The biggest difference between the seasons is that Verlander was willing to throw the Fastball less during the start of the at bat (0-0) and when he was behind in the count (3-1, 3-0).  He seemed to shift this distribution towards his Slider, which increased closer to the expected values in the chi-squared contingency table during dangerous counts (3-0 and 3-1).

Two interesting notes on these results:
1. His frequency of his Fastball on a 0-1 count increased, going against the grain in 2022 of pitching fewer fastballs at the beginning of the at-bat.  It seems in 2019 that Verlander liked to establish his fastball early and then follow it with the slider.  It seems in 2022, he was more willing to start with the Slider and follow it with a Fastball on a 0-1 count.

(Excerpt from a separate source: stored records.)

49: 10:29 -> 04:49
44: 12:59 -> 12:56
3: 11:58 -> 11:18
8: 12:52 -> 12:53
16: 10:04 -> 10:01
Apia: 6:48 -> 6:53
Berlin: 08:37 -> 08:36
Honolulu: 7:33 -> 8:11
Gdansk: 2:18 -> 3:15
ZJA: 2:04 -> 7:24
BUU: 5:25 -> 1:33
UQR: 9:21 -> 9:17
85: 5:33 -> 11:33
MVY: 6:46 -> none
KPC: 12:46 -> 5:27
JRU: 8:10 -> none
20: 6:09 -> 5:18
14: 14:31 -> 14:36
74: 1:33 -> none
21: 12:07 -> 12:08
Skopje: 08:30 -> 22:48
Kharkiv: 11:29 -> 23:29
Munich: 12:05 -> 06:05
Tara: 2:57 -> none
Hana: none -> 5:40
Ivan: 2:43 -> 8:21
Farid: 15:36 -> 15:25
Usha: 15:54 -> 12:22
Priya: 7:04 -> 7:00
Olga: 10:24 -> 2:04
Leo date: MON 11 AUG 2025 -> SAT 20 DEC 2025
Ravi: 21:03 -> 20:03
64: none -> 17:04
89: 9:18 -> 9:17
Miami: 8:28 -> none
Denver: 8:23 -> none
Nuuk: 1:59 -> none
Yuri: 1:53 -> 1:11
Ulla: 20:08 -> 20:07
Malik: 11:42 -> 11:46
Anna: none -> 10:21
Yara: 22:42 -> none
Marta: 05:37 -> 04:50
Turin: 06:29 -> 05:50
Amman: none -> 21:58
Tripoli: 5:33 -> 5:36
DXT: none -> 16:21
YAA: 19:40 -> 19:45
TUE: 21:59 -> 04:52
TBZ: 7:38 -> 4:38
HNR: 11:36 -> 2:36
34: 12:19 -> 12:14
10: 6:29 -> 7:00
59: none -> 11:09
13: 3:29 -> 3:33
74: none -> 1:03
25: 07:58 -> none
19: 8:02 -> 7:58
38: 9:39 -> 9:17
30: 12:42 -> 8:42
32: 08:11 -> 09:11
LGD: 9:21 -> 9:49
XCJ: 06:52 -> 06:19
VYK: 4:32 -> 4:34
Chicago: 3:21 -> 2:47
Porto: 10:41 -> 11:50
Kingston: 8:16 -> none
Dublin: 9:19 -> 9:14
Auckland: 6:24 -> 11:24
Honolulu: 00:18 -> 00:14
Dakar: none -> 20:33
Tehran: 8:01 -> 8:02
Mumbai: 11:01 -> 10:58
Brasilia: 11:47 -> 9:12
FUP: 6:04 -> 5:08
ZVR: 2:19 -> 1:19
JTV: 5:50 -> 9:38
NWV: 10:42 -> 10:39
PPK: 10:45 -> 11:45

2. Verlander's Change-up had a big swing on a 3-2 count.  The sample size is small here (increasing the total number of change-ups thrown on that count from 0 to 6) but it highlights Verlander's willingness to go to his off-speed pitches more frequently in more dangerous situations in 2022.  This would seem to indicate that Verlander may have grown more confident to use the change-up as a secondary 'out' pitch (behind his slider) for the 2022 season.